*** TEXTE FOURNI

Qu'est-il sorti de ces mises en cause ? A ce stade, en plein carême, en plein débat national tendu sur la laïcité, une fois le scandale soulevé, il aurait été bienvenu, voire au moins prudent, que la municipalité d'Avignon et la collection Yvon Lambert se fendent d'un geste. Un mea culpa, même tout petit, aurait été un premier signe de considération. Hélas, malgré une journée de fermeture de l'exposition, vite rouverte, et un communiqué parfaitement relativiste du maire Marie-Josée Roig, les responsables locaux brillaient surtout par leur immobilisme, ne trouvant finalement rien à redire au  Piss Christ  placardé dans tout Avignon. Le dialogue s'est soldé par une fin de non-recevoir, il faudra que les électeurs s'en souviennent aux prochaines échéances.

******
*** DONNÉES À EXAMINER

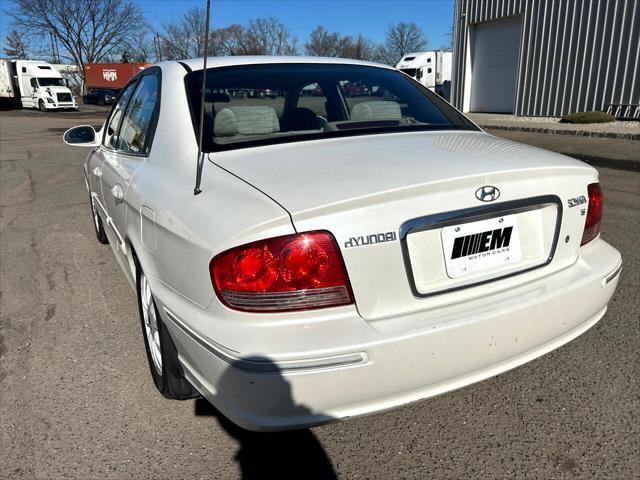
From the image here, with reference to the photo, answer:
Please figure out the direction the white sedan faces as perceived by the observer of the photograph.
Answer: facing away from the viewer and to the left of the viewer

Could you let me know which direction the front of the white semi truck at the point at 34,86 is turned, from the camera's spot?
facing the viewer and to the right of the viewer

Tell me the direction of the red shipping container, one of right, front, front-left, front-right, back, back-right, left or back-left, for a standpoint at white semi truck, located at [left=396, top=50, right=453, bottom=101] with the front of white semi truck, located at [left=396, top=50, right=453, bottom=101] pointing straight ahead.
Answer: front-right

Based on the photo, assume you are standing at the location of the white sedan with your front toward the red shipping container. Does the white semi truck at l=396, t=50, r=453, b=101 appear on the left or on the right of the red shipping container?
right

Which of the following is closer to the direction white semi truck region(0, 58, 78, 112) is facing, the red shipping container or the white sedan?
the white sedan

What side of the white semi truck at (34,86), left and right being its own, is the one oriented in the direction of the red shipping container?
left

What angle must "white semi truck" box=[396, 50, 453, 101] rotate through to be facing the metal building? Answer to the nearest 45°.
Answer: approximately 45° to its left

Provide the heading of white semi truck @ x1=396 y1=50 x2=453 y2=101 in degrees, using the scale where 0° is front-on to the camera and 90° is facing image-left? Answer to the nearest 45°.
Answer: approximately 45°

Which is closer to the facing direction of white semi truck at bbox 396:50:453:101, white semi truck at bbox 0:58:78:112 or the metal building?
the white semi truck

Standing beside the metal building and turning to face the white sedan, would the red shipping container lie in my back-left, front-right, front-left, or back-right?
back-right

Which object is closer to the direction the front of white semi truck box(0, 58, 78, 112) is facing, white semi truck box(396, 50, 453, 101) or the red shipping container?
the white semi truck

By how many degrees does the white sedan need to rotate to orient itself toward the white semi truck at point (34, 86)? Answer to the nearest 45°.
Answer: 0° — it already faces it

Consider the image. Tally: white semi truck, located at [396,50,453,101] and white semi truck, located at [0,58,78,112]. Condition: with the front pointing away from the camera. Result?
0

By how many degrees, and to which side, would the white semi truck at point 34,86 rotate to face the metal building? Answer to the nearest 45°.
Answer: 0° — it already faces it

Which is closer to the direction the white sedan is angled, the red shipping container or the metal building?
the red shipping container
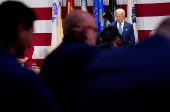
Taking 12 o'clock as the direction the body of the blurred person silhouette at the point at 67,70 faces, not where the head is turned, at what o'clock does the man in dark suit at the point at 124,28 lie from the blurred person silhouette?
The man in dark suit is roughly at 11 o'clock from the blurred person silhouette.

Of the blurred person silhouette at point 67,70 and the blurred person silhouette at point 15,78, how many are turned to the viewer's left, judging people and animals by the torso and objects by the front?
0

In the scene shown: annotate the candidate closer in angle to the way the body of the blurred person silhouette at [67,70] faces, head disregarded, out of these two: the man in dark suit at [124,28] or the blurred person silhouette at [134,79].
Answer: the man in dark suit

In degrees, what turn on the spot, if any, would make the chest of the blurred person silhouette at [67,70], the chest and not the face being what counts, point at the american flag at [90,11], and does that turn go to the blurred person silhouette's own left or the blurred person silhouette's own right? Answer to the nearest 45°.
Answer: approximately 45° to the blurred person silhouette's own left

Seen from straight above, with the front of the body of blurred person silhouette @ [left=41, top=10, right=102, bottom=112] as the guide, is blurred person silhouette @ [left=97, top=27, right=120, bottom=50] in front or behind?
in front

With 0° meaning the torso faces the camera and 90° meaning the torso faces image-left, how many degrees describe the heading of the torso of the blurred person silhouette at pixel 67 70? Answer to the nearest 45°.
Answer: approximately 225°

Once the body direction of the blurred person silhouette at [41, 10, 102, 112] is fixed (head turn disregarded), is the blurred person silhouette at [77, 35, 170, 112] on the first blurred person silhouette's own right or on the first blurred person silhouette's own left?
on the first blurred person silhouette's own right

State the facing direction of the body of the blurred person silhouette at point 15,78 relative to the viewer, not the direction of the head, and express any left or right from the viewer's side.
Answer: facing away from the viewer and to the right of the viewer
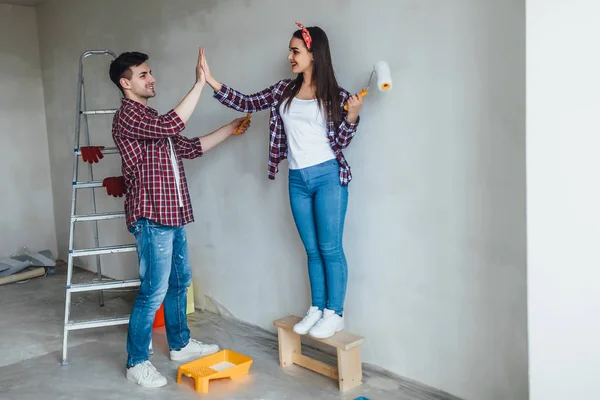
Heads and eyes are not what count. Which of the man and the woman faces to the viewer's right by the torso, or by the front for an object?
the man

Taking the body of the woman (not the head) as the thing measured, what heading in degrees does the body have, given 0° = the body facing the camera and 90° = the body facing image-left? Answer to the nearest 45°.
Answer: approximately 45°

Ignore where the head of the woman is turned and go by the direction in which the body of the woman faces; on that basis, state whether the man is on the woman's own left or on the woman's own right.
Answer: on the woman's own right

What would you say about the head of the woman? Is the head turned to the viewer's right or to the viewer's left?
to the viewer's left

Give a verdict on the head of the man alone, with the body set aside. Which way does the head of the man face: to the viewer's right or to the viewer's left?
to the viewer's right

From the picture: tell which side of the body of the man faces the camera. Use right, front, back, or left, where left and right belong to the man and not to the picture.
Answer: right

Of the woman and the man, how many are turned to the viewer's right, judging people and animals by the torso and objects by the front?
1
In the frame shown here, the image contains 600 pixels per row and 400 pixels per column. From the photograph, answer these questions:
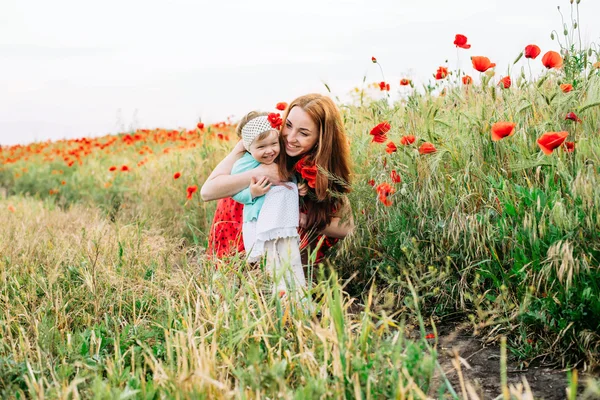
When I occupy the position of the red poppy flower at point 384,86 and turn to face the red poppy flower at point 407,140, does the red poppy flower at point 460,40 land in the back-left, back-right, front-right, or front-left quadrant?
front-left

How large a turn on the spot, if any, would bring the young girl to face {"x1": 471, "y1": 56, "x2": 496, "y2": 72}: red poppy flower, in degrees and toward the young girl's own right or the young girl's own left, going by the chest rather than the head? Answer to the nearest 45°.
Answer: approximately 45° to the young girl's own left

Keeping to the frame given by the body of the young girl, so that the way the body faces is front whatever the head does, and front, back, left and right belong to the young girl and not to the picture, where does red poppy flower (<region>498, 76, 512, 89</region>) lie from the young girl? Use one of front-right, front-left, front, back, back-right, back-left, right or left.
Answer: front-left

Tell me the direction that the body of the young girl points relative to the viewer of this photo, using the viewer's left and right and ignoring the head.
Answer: facing the viewer and to the right of the viewer

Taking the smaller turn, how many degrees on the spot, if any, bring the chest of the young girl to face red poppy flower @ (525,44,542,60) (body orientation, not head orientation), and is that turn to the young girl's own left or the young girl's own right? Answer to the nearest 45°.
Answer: approximately 45° to the young girl's own left

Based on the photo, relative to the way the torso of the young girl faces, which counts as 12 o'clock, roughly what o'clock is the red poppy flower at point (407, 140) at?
The red poppy flower is roughly at 9 o'clock from the young girl.

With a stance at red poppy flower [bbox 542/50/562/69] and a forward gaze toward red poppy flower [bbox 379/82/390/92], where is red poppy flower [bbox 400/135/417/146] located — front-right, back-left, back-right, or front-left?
front-left

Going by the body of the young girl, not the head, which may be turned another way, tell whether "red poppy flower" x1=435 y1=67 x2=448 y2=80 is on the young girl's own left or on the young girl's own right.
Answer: on the young girl's own left

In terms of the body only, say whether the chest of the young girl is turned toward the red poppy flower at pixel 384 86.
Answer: no

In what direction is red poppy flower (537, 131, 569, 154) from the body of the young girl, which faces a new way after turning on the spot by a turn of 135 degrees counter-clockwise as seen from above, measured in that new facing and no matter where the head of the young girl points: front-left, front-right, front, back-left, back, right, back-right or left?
back-right
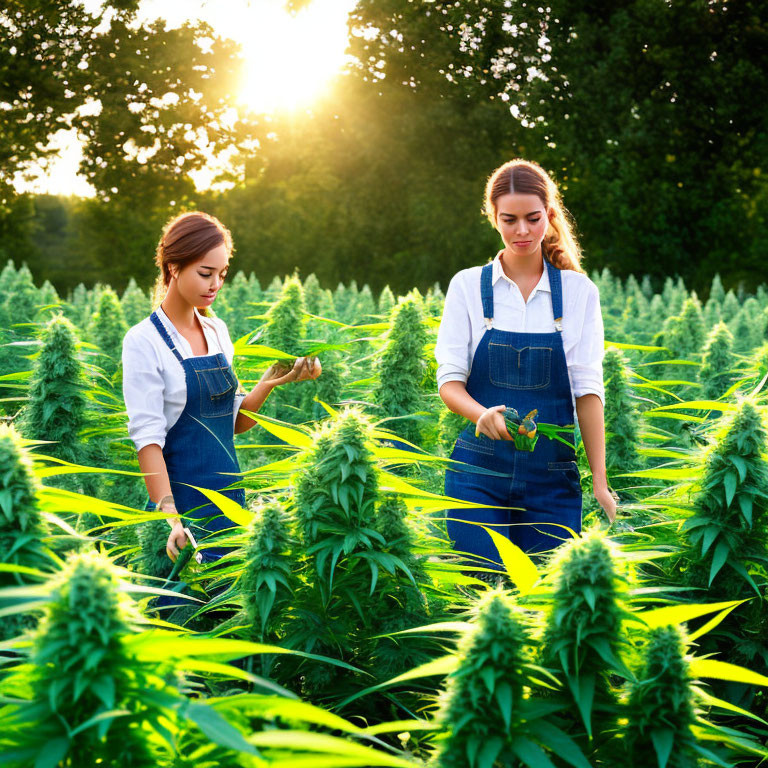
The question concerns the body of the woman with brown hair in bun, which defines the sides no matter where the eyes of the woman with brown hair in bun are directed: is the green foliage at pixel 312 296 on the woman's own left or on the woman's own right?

******

> **OBJET DE LA TÂCHE**
Relevez chacun des noms propres qui figurent dans le texte fourni, en ne citant chacun qu'une seule fois.

> **ESPACE DE RÉPONSE**
- Avignon
- Yvon Lambert
- Marie-Josée Roig
- Piss Christ